House panel seeks to ID agencies not meeting Kaspersky purge deadline
The House Science, Space and Technology Committee is pushing the Department of Homeland Security (DHS) to reveal which agencies have not fully complied with deadlines in a broad effort to identify and remove all Kaspersky Lab products from computers.
Lawmakers fear that Russian intelligence agencies have co-opted the Moscow-based firm’s products in espionage operations. DHS ordered all agencies on Sept. 19 to identify Kaspersky products on their systems and develop a plan to remove them within 60 days.
“The federal government needs to leverage all resources to ensure that Kaspersky products on federal systems have been completely removed,” members of the committee wrote in a letter sent Wednesday asking DHS which agencies have yet to identify the software or make a plan to remove it.
A DHS representative had testified at a Nov. 14 hearing before the committee that the vast majority of agencies were compliant with the directive, though some smaller agencies without the resources to search for Kaspersky products were unable to meet the deadline.

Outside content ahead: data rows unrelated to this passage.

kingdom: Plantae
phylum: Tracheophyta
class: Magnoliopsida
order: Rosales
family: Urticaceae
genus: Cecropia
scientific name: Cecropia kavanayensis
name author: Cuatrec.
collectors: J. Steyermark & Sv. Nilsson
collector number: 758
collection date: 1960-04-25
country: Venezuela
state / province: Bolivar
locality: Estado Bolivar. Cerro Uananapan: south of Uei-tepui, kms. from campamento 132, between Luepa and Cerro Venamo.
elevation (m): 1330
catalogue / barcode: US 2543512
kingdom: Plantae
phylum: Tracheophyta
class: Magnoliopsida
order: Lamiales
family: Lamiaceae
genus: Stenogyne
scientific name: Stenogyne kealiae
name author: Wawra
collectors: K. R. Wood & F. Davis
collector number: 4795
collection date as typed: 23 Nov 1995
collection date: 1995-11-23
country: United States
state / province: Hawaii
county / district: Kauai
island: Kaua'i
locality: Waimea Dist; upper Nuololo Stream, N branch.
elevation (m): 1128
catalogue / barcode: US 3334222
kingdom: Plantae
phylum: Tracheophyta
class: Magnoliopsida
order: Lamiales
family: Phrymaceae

Those agencies were receiving DHS help to identify and plan the removal of Kaspersky products, the official said.
Kaspersky has denied taking part in any nation’s intelligence operations, including Russia’s. But press reports have revealed at least one major incident showing witting or unwitting involvement.
In the widely reported incident, Russian spies are said to have used Kaspersky Antivirus’s file scanning capabilities to identify and steal classified hacking tools from a National Security Agency employee.
One factor foiling agencies’ efforts to identify Kaspersky products is that the company’s popular antivirus software often comes preloaded on computers. While agencies typically add agency-approved software to systems, sometimes they do not remove the preloaded software.
The United Kingdom followed suit with the U.S. decision last week, barring Kaspersky software from its systems as well.